▸ **REQUIRED TASK**
According to the text on pivotal acts, what does a pivotal act most importantly need to prevent?
--- start SOURCE TEXT ---
I use the term quite often, so it is frustrating when people start to say very strange things, such as "We can't just let a powerful AI system loose on the world. That's dangerous!" as if that were the defining feature of a pivotal act.

As the original article is quite long let me briefly summarize what I see as the most important points.

Explaining Pivotal Act

An act that puts us outside of the existential risk danger zone (especially from AI), and into a position from which humanity can flourish is a pivotal act.

Most importantly that means a pivotal act needs to prevent a misaligned AGI from being built. Taking over the world is really not required per se. If you can prevent the creation of a misaligned AGI by creating a powerful global institution that can effectively regulate AI, then that counts as a pivotal act. If I could prevent a misaligned AGI from ever being deployed, by eating 10 bananas in 60 seconds, then that would count as a pivotal act too!

Preventing Misaligned AGI Requires Control

Why then, is 'pivotal act' often associated with the notion of taking over the world? Preventing a misaligned AGI from being built, is a tough problem. Efficively we need to constrain the state of the world such that no misaligned AGI can arise. To successfully do this you need a lot of control over the world. There is no way around that.

Taking over the world really means putting oneself into a position of high control, and in that sense, it is necessary to take over the world, at least to a certain extent, to prevent a misaligned AGI from ever being built.

Common Confusions

Probably, one point of confusion is that "taking over the world" has a lot of negative connotations associated with it. Power is easy to abuse. Putting an entity[1] into a position of great power can certainly go sideways. But I fail to see the alternative.

What else are we supposed to do instead of controlling the world in such a way that no misaligned AGI can ever be built? The issue is that many people seem to argue, that giving an entity a lot of control over the world is a pretty terrible idea, as if there is some better alternative we can fall back onto.

And then they might start to talk about how they are more hopeful about AI regulation as if pulling off AI regulation successfully does not require an entity that has a great deal of control over the world.

Or worse, they name some alternative proposal like figuring out mechanistic interpretability, as if figuring out mechanistic interpretability is identical to putting the world into a state where no misaligned AGI can arise.[2]

Pivotal acts that don't directly create a position of Power

There are pivotal acts that don't require you to have a lot of control over the world. However, any pivotal acts I know of will still ultimately need to result in the creation of some powerful controlling structure. Starting a process that will ultimately result in the creation of the right controlling structure that can prevent misaligned AGI would already count as a pivotal act.
--- end SOURCE TEXT ---
--- start SUPPLIED INFORMATION ---
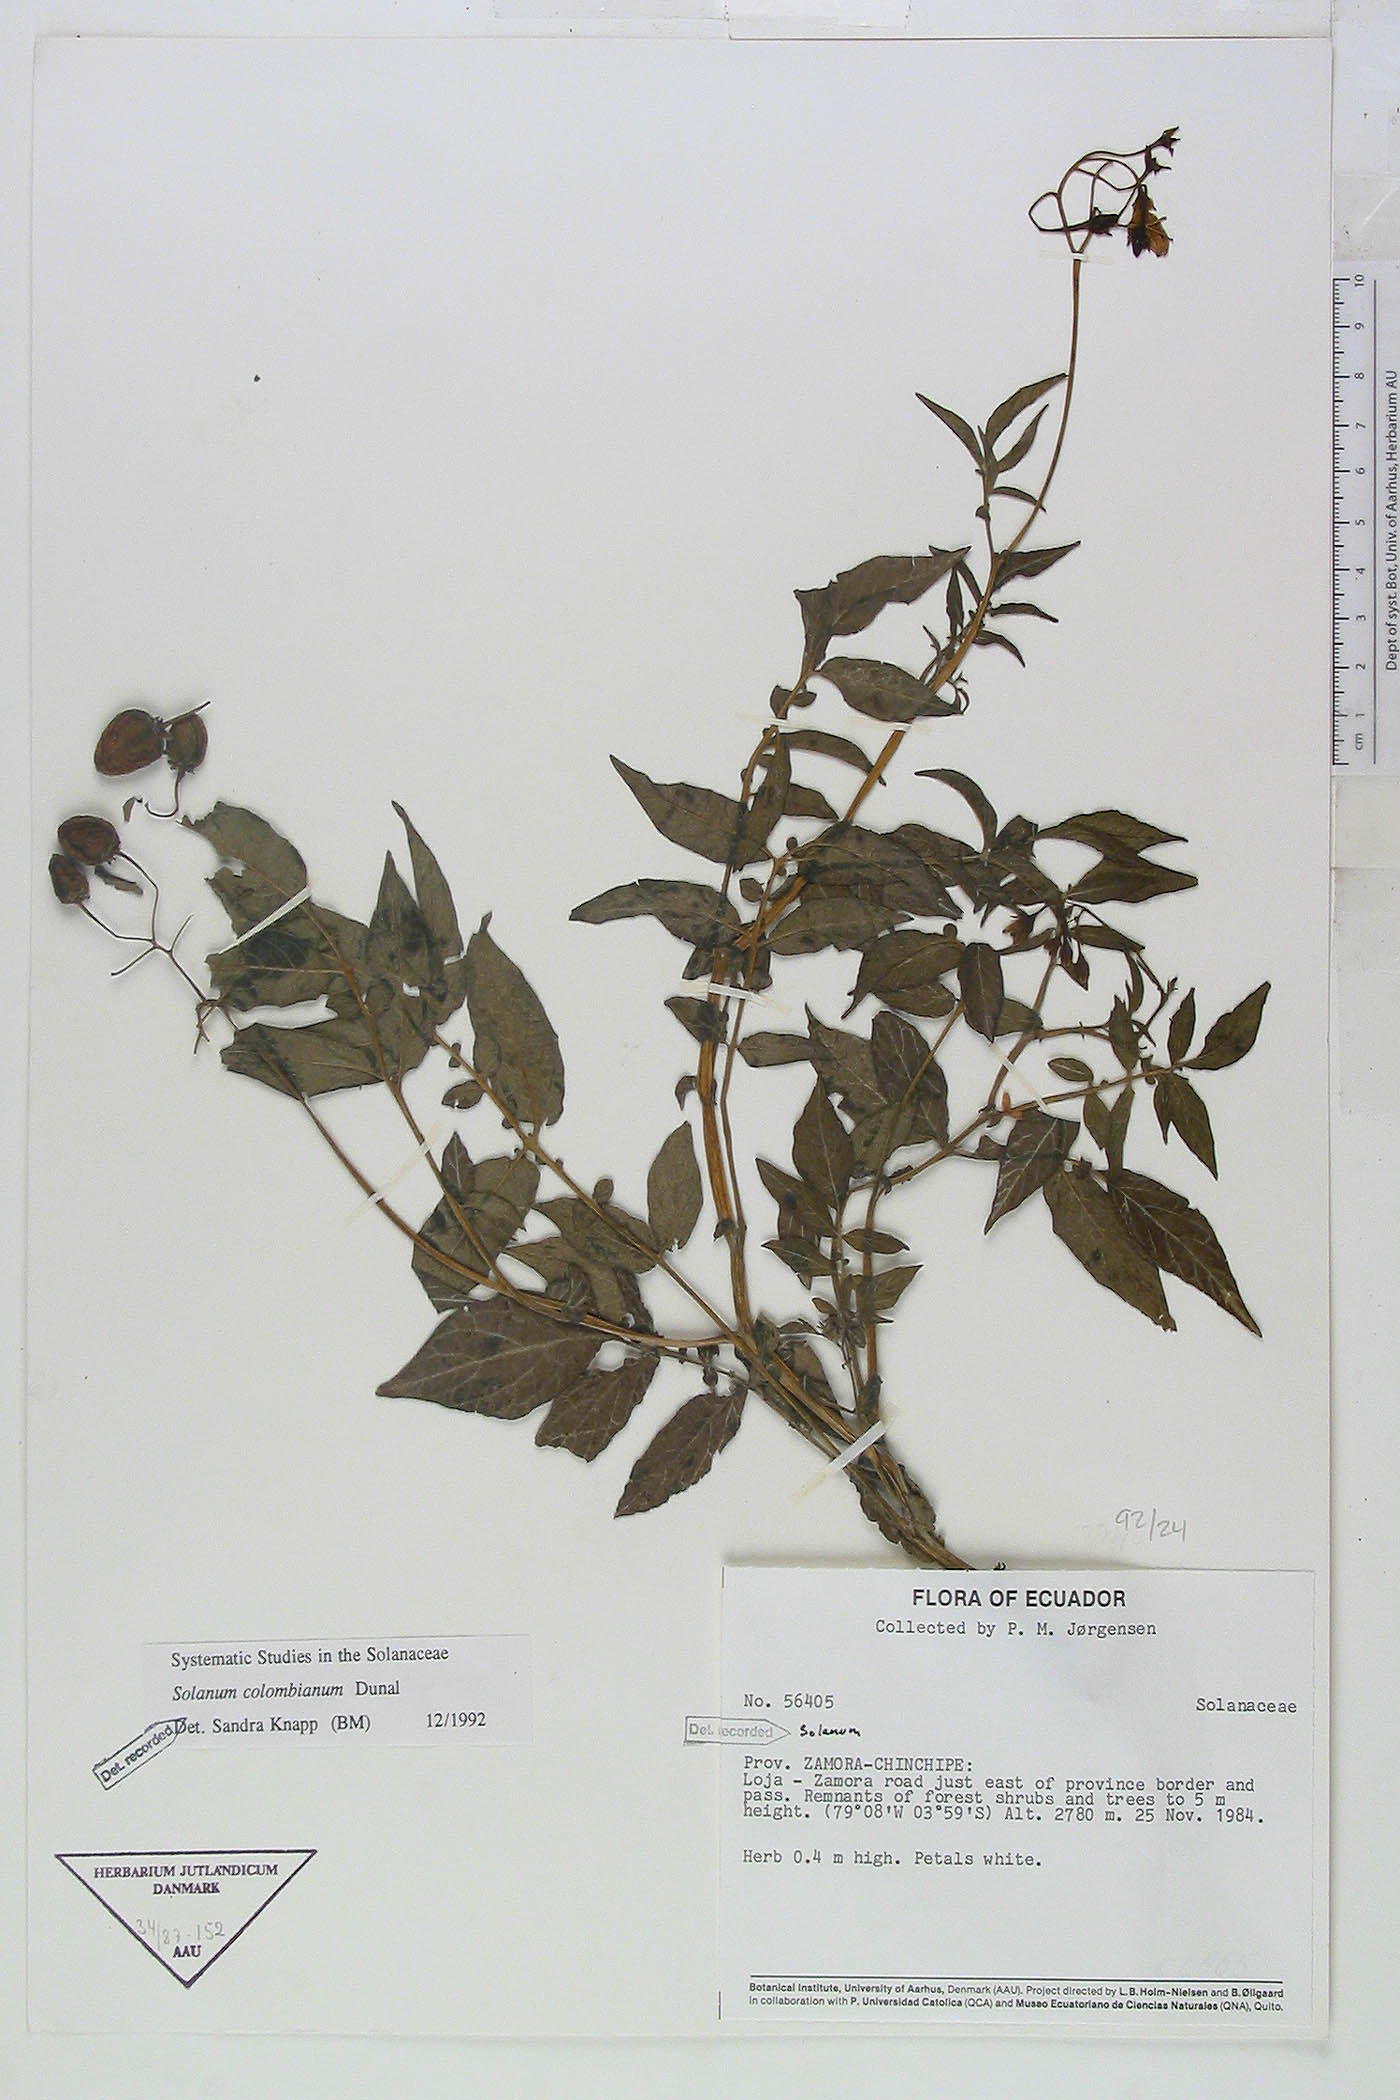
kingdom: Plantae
--- end SUPPLIED INFORMATION ---
▸ **SOLUTION TO THIS EXERCISE**
It needs to prevent a misaligned AGI from being built.